Findings around the airport indicate two missile teams, one posted near one end of the runway and the second, some 5 km from the other end, to cover the eventuality of a change of wind altering the Arkia flight’s direction of takeoff. When they saw the plane sending out flares to deflect the heat-seeking missiles and flying out of reach with all 260 passengers safe, the two teams made off.
B. The total number of al Qaeda terrorists taking part directly and indirectly in the Mombasa attacks may be estimated at between 25 and 35, with another 100 helpers and paid local informers on the fringes of the operation. This would make it one of the largest terror attacks al Qaeda has yet mounted.
C. The type of shoulder-launched missiles fired at the Israeli airliner has not been established as yet. Some Israeli sources diagnose a SA-7 Grail; others, a Strela, while some Western sources suggest American-made Stingers with alterations by al Qaeda. Intelligence reports have spoken in the past of such adaptations.
D. Somalia would be the natural escape destination for the Mombasa terrorists.
According to one conjecture heard by debkafile‘s terror experts, the teams re-assembled after the attacks at a prepared landing strip south of Mombassa and were picked up by two or three light planes, which ferried them across the border to Somalia no more than 225 miles distant.. Mombasa international airport radar instruments recorded an aircraft landing at a point south of the town after the attack, probably the same one that bombarded the hotel, and two or three planes taking off from the same point shortly after. The investigators are now trying to locate the pilots.
They are also checking out a theory whereby the al Qaeda assault team split later, the missile crews taking off by air and the hotel backup team escaping by fast boat along the Indian Ocean coast to Somalia, in the same way that Fazul must have lifted his Ethiopian Airways hijack team off the Comoros in 1996.

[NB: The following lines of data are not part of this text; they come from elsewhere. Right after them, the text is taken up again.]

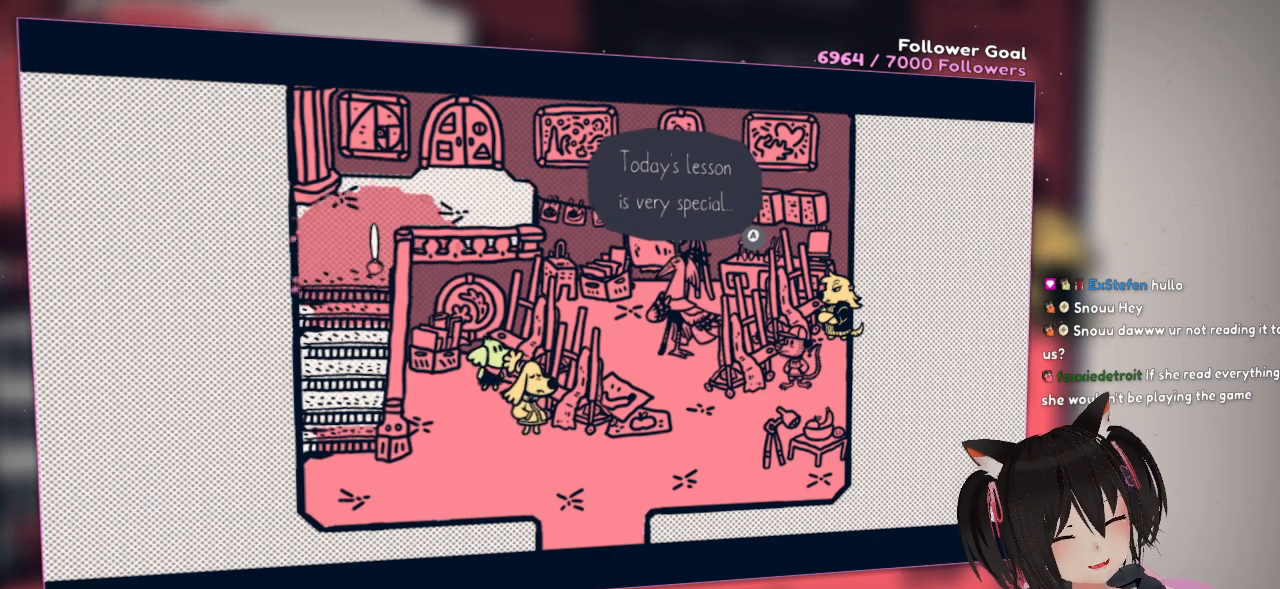
{"buttons": ["R2"], "left_stick": "center", "right_stick": "center", "events": []}
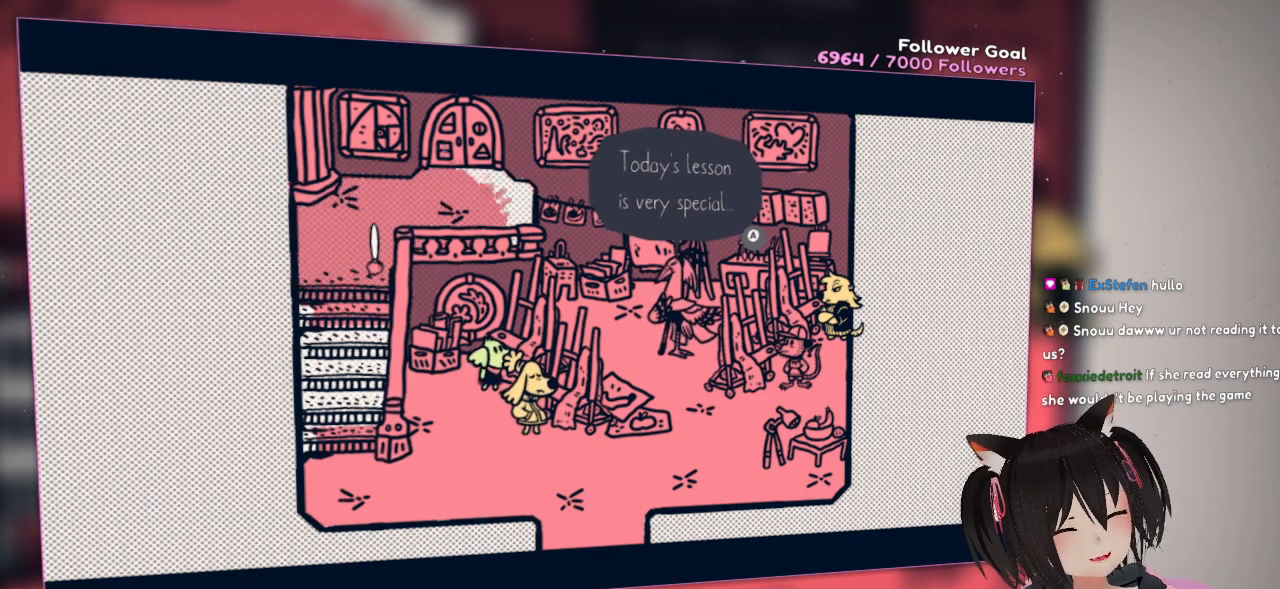
{"buttons": ["R2"], "left_stick": "center", "right_stick": "center", "events": []}
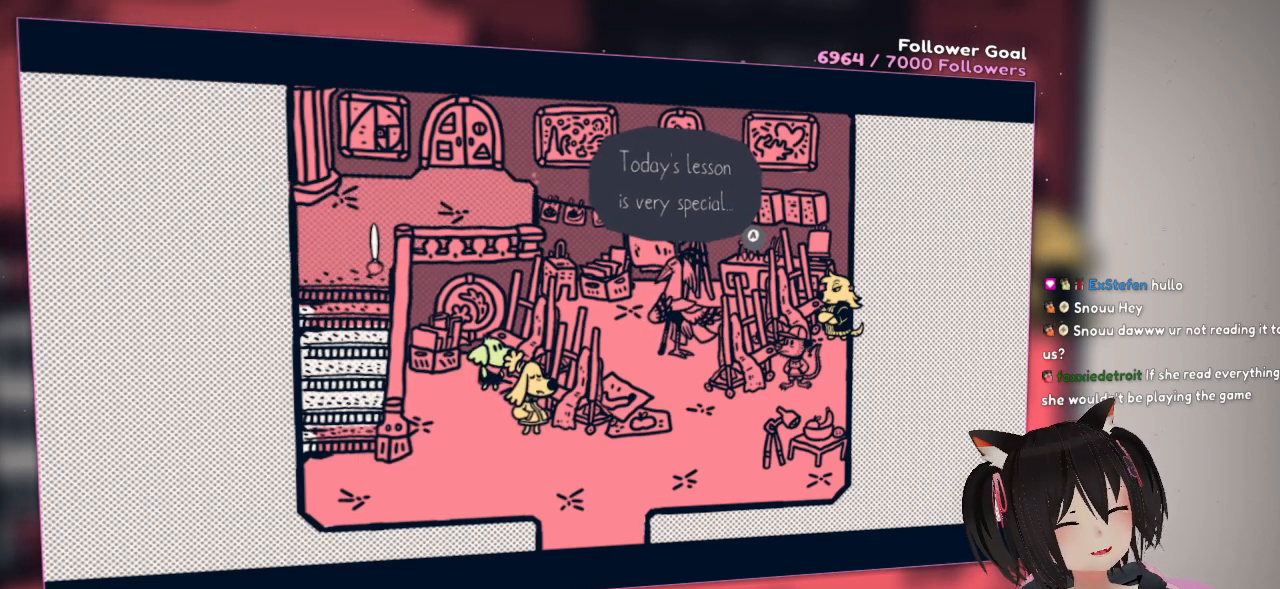
{"buttons": ["R2"], "left_stick": "center", "right_stick": "center", "events": []}
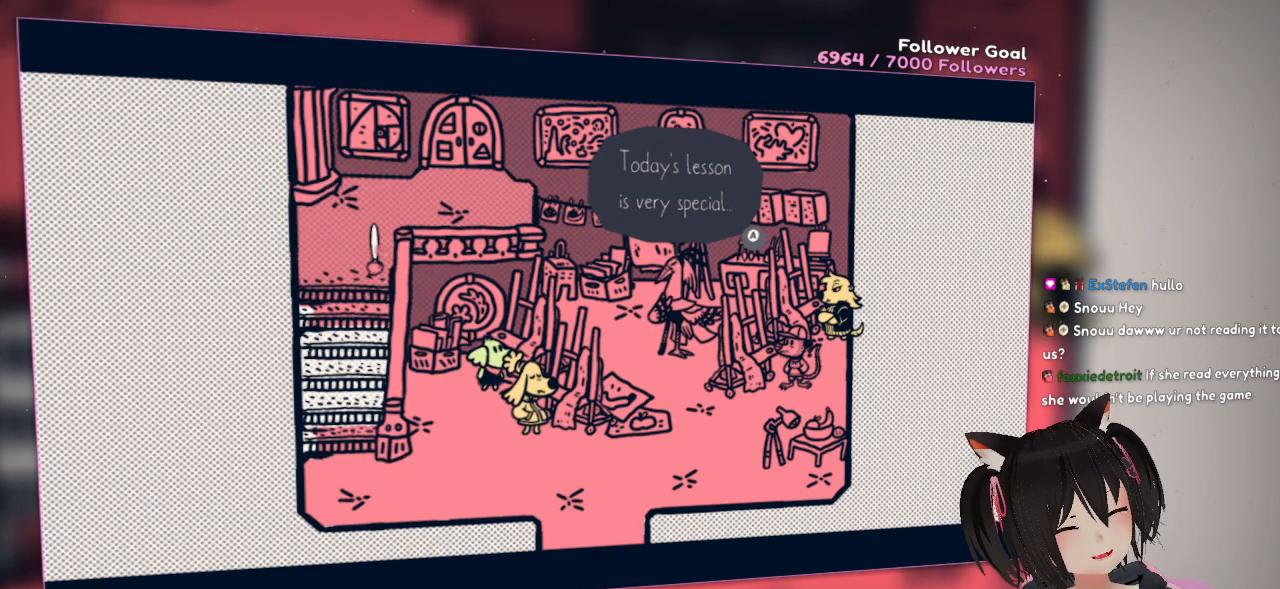
{"buttons": ["R2"], "left_stick": "center", "right_stick": "center", "events": []}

E. The terror offensive launched by al Qaeda and its affiliates has upturned sharply in the last two months, both in scale and intensity. On October 6, suicides crashed the Limburg tanker in the Gulf of Aden; on October 18, the terrorists brought off a massacre on the Indonesian island of Bali; the Moscow theater siege occurred on October 23; USAID administrator Laurence Foley was murdered outside his Amman home on October 28; terrorist gun and missile fire have been constant in the Persian Gulf and Afghanistan throughout October and November. The Mombasa strikes appear to be part of an escalating series entailing the deployment of hundreds of terrorists and multi-million dollar funding.
F. US and allied intelligence services, including that of Israel, have still not overcome their inability to predict al Qaeda’s moves, a shortcoming glaringly exposed on September 11, 2001. Osama bin Laden’s reappearance in Saudi Arabia underscores this lack of intelligence tools. From time to time, the capture of yet another high-ranking terrorist is announced. The last detainee reported in American hands on November 23 was Abd al Rahim Nashiri, described as one of bin Laden’s top 25 operations officers and member of the planning team for the USS Cole attack.
debkafile‘s intelligence and counter-terror experts are certain that the intelligence value of these captures is extremely limited because all the information they seem to have relates to past al Qaeda activities. None has anything to offer on the network’s present or future plans. Their capture has done little to shed light on, or inhibit, the Islamic fundamentalists’ terrorist campaign and may not even be fortuitous. Until the Americans can lay hands on al Qaeda leaders directly and actively involved in planning future terrorist assaults, they have little chance of stemming the bloody war of terror.